Although this document restricts attention to strings of 8-bit bytes,
netstrings could be used with any 6-bit-or-larger character set.
2. Definition
Any string of 8-bit bytes may be encoded as [len]":"[string]",".
Here [string] is the string and [len] is a nonempty sequence of ASCII
digits giving the length of [string] in decimal. The ASCII digits are
<30> for 0, <31> for 1, and so on up through <39> for 9. Extra zeros
at the front of [len] are prohibited: [len] begins with <30> exactly
when [string] is empty.
For example, the string "hello world!" is encoded as <31 32 3a 68
65 6c 6c 6f 20 77 6f 72 6c 64 21 2c>, i.e., "12:hello world!,". The
empty string is encoded as "0:,".
[len]":"[string]"," is called a netstring. [string] is called the
interpretation of the netstring.
3. Sample code
The following C code starts with a buffer buf of length len and
prints it as a netstring.
if (printf("%lu:",len) < 0) barf();
if (fwrite(buf,1,len,stdout) < len) barf();
if (putchar(',') < 0) barf();
The following C code reads a netstring and decodes it into a
dynamically allocated buffer buf of length len.
if (scanf("%9lu",&len) < 1) barf(); /* >999999999 bytes is bad */
if (getchar() != ':') barf();
buf = malloc(len + 1); /* malloc(0) is not portable */
if (!buf) barf();
if (fread(buf,1,len,stdin) < len) barf();
if (getchar() != ',') barf();
Both of these code fragments assume that the local character set is
ASCII, and that the relevant stdio streams are in binary mode.

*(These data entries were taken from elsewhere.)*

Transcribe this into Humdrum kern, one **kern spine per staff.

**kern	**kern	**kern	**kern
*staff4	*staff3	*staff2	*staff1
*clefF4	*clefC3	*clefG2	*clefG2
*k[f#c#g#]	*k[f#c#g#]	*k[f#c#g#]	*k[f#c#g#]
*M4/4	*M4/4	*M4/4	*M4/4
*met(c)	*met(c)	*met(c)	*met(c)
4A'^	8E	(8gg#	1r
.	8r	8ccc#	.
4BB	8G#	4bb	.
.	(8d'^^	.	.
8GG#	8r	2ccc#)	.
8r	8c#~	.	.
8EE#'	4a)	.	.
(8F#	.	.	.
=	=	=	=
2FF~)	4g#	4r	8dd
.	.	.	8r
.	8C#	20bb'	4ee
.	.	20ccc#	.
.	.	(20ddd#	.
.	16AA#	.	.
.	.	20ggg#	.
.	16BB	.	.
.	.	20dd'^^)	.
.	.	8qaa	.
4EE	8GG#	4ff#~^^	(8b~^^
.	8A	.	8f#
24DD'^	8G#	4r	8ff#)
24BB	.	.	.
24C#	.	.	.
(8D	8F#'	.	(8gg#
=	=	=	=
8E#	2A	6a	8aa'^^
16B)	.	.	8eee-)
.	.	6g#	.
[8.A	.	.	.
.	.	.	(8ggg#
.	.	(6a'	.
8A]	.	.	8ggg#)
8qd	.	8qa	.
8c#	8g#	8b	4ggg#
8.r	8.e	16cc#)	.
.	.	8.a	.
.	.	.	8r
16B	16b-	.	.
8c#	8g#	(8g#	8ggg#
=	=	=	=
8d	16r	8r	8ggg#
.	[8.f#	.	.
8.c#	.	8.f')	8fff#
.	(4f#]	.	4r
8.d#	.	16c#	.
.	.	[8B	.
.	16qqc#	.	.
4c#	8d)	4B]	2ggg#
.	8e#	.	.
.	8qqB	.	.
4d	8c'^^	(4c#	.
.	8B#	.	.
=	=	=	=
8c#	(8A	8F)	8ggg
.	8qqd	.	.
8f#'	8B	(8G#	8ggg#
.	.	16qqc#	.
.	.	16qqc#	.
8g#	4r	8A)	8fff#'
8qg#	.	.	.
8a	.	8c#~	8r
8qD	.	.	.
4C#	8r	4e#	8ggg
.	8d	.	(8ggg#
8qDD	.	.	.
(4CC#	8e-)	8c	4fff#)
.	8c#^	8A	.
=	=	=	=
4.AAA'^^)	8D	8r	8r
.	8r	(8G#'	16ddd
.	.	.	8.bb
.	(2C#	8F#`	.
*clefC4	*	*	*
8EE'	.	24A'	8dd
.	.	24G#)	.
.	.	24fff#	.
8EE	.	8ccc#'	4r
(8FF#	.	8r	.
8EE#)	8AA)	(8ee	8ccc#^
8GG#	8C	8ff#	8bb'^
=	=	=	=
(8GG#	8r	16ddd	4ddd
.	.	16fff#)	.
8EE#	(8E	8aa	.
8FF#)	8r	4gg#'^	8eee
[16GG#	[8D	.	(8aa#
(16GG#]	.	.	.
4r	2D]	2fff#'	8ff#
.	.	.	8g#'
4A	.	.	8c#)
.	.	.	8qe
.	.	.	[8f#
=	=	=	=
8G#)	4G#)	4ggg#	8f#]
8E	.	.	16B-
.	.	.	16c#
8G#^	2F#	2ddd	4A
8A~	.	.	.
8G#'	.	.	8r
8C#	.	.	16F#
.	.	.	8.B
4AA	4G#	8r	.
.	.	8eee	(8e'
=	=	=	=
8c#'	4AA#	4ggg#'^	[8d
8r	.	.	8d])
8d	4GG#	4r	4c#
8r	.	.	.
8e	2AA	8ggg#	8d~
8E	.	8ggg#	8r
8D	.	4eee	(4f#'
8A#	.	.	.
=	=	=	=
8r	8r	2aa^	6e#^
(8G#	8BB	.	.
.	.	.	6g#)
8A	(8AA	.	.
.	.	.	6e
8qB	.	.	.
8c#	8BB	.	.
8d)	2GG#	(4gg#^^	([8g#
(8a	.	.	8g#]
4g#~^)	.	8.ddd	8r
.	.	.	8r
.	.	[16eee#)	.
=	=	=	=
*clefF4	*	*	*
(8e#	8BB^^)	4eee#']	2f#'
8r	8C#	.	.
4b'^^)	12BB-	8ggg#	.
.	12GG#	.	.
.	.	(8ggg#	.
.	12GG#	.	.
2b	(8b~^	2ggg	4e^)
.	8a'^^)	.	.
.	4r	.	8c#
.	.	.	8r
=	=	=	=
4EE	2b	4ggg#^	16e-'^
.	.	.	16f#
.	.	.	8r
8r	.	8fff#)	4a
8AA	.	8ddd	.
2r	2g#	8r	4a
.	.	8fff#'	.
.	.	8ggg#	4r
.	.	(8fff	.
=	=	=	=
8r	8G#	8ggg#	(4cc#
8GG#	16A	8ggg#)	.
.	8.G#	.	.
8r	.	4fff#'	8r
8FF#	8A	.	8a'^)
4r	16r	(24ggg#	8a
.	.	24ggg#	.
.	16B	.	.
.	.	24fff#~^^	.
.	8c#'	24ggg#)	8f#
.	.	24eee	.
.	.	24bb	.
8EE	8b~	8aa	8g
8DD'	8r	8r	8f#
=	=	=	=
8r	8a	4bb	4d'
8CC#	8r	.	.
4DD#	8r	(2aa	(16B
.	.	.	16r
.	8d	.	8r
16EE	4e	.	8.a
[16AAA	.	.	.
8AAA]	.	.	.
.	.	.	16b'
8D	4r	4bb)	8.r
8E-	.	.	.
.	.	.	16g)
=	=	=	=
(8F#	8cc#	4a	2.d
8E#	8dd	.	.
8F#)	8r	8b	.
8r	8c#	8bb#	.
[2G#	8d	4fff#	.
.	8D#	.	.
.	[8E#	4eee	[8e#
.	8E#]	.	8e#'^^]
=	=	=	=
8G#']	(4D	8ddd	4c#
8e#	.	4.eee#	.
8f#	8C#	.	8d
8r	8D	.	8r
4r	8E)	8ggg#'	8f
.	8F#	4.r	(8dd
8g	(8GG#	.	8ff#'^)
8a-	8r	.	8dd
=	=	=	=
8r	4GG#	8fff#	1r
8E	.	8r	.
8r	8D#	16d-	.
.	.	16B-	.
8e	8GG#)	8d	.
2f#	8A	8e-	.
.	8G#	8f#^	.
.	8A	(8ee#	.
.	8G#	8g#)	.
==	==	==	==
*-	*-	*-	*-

4. Security considerations
The famous Finger security hole may be blamed on Finger's use of the
CRLF encoding. In that encoding, each string is simply terminated by
CRLF. This encoding has several problems. Most importantly, it does
not declare the string size in advance. This means that a correct
CRLF parser must be prepared to ask for more and more memory as it is
reading the string. In the case of Finger, a lazy implementor found
this to be too much trouble; instead he simply declared a fixed-size
buffer and used C's gets() function. The rest is history.
In contrast, as the above sample code shows, it is very easy to
handle netstrings without risking buffer overflow. Thus widespread
use of netstrings may improve network security.